10 listopada 2015 r. premier Wielkiej Brytanii David Cameron ogłosił oficjalne rozpoczęcie kampanii na rzecz zmiany warunków członkostwa Wielkiej Brytanii w UE. Cameron wysłał list do Przewodniczącego Rady Europejskiej, w którym .

1) ograniczenie przez Wielką Brytanię przepływu migracyjnego z UE (w tym wprowadzenie czteroletniego zakazu pobierania przez tych migrantów świadczeń socjalnych; wprowadzenie sześciomiesięcznego zakazu zasiłków dla bezrobotnych dla migrantów z UE; zaostrzenie zasady deportacji migrantów przestępczych itp.);

2) poprawa konkurencyjności (eliminacja barier biurokratycznych, wszelkich ograniczeń w przepływie kapitału, towarów i usług);

3) umocnienie suwerenności brytyjskiej, w szczególności odrzucenie zapisanego w traktacie założycielskim UE obowiązku dążenia „w kierunku bliższej unii” (coraz ściślejszej unii);

4) zmiany w sferze monetarnej (w szczególności niedopuszczalność dyskryminacji krajów niebędących członkami strefy euro, narzucanie im jakichkolwiek decyzji przez kraje strefy euro, wprowadzanie zmian, w tym dotyczących utworzenie unii bankowej, tylko na zasadzie dobrowolności itp.).

Cameron związał się obietnicą głosowania w referendum za opuszczeniem UE, jeśli te warunki nie zostaną spełnione.
Od listopada, kiedy Cameron przedstawił listę postulatów, służby Rady Europejskiej i Komisji Europejskiej intensywnie negocjują z Londynem szczegóły ewentualnego porozumienia.

19 lutego 2016 r. okazało się, że przywódcy krajów UE, po dwudniowej debacie, uzgodnili z Wielką Brytanią, w której premier Wielkiej Brytanii David Cameron poprze utrzymanie swojego kraju w UE w nadchodzącym referendum . Państwa członkowskie uzgodniły treść dokumentu, który miał wejść w życie w dniu, w którym rząd brytyjski powiadomi Sekretariat Generalny Rady UE o decyzji Wielkiej Brytanii o pozostaniu w Unii Europejskiej po referendum.

Wśród porozumień osiągniętych na szczycie UE jest włączenie „mechanizmu ochronnego” brytyjskiego systemu socjalnego na siedem lat bez prawa do odnowienia, natomiast „okres próbny”, w którym nowi migranci nie będą otrzymywać świadczeń socjalnych, wyniesie cztery lat. Kolejnym ważnym punktem było wycofanie się Wielkiej Brytanii z unijnej zasady „coraz ściślejszego związku narodów Europy”, co oznacza integrację krajów w ramach UE. Trzecim kluczowym punktem było stwierdzenie zasady, że „”.

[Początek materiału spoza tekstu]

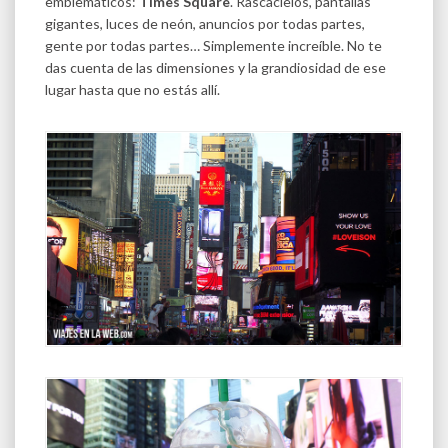
emblemáticos:
Times Square
. Rascacielos, pantallas
gigantes, luces de neón, anuncios por todas partes,
gente por todas partes… Simplemente increíble. No te
das cuenta de las dimensiones y la grandiosidad de ese
lugar hasta que no estás allí.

23 czerwca 2016 w Wielkiej Brytanii w sprawie wyjścia z UE, zainicjowanej przez Davida Camerona. Około 52% Brytyjczyków głosowało za wyjściem z UE, 48% przeciw.

24 czerwca 2016 Premier Wielkiej Brytanii David Cameron o wynikach ostatniego referendum w sprawie członkostwa kraju w Unii Europejskiej. Cameron, który sprzeciwiał się Brexitowi, zamierzał utrzymać swoje stanowisko, niezależnie od wyniku głosowania, ale zmienił zdanie.